> Goal of the exercise
Output all of the data below without changing a word, and exclude the pictures.

> Data section
┄┄┄┄┄┄

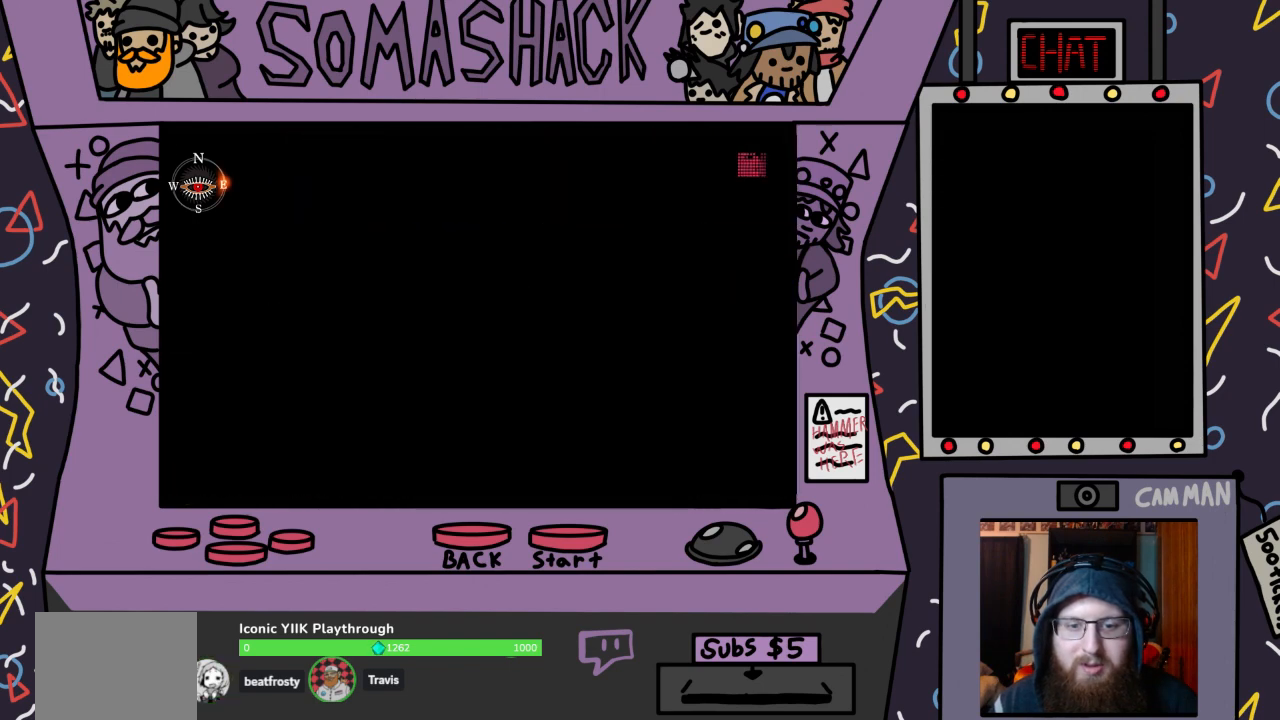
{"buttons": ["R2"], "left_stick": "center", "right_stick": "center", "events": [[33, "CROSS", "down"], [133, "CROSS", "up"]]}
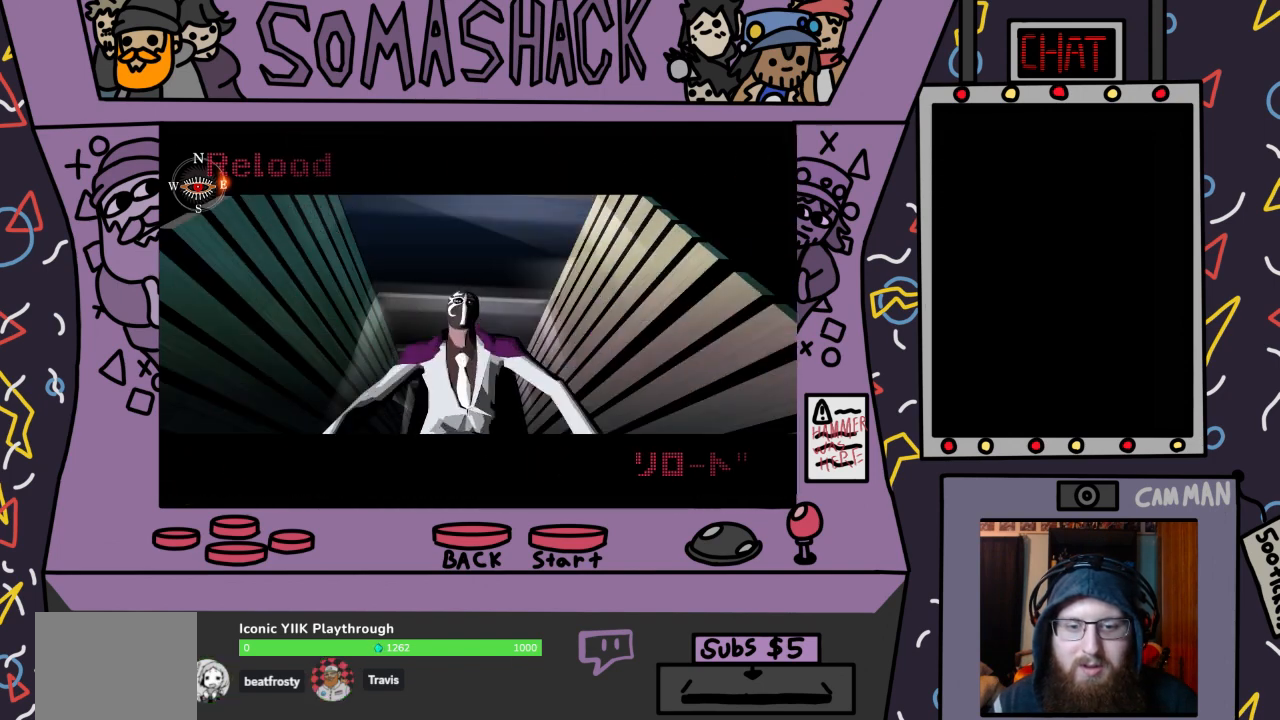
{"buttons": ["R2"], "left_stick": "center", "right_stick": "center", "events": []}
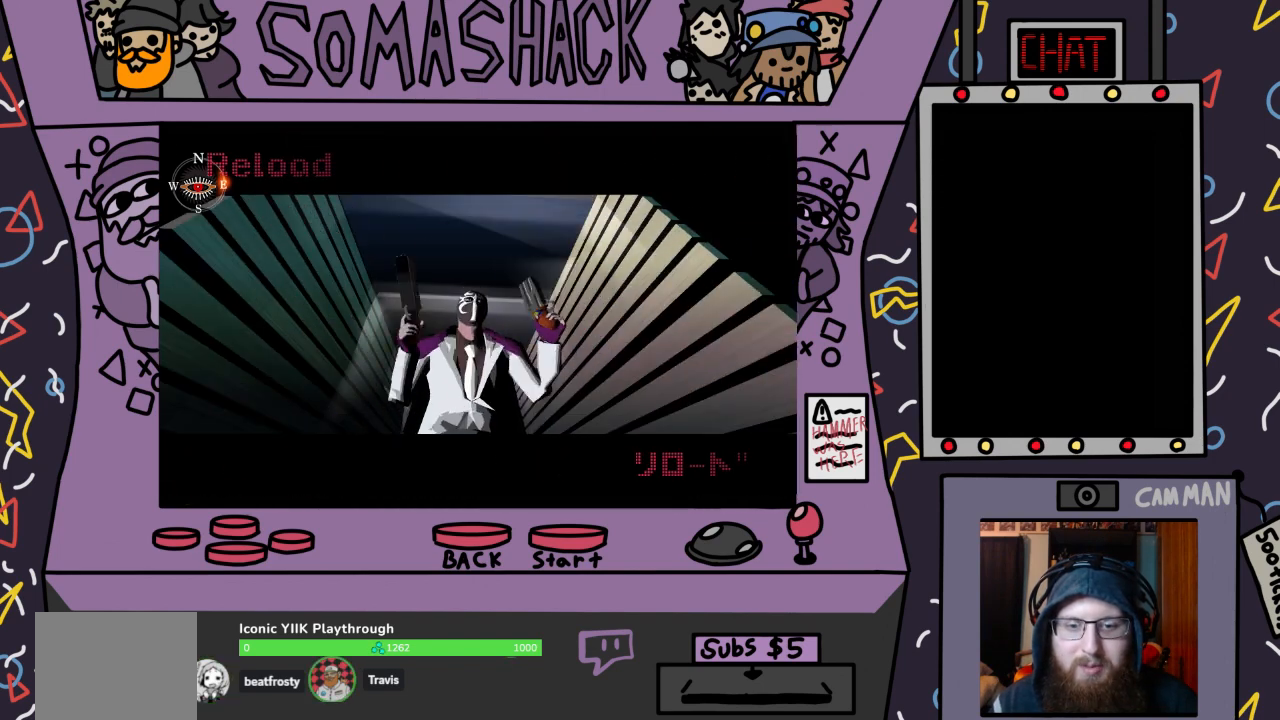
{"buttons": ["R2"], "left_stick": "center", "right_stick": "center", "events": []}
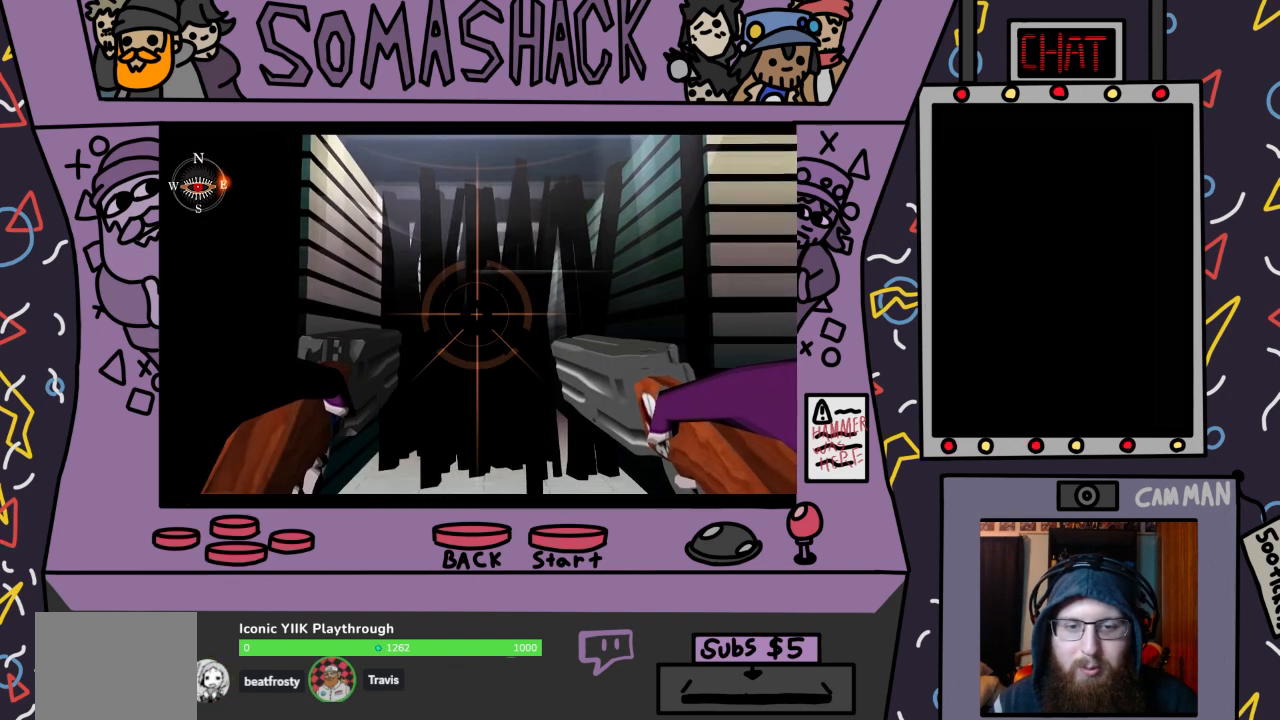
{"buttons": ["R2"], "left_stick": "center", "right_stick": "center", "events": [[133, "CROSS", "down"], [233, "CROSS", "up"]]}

┄┄┄┄┄┄

> Output of the task
{"buttons": ["R2"], "left_stick": "center", "right_stick": "center", "events": [[33, "CROSS", "down"], [133, "CROSS", "up"]]}
{"buttons": ["R2"], "left_stick": "center", "right_stick": "center", "events": []}
{"buttons": ["R2"], "left_stick": "center", "right_stick": "center", "events": []}
{"buttons": ["R2"], "left_stick": "center", "right_stick": "center", "events": [[133, "CROSS", "down"], [233, "CROSS", "up"]]}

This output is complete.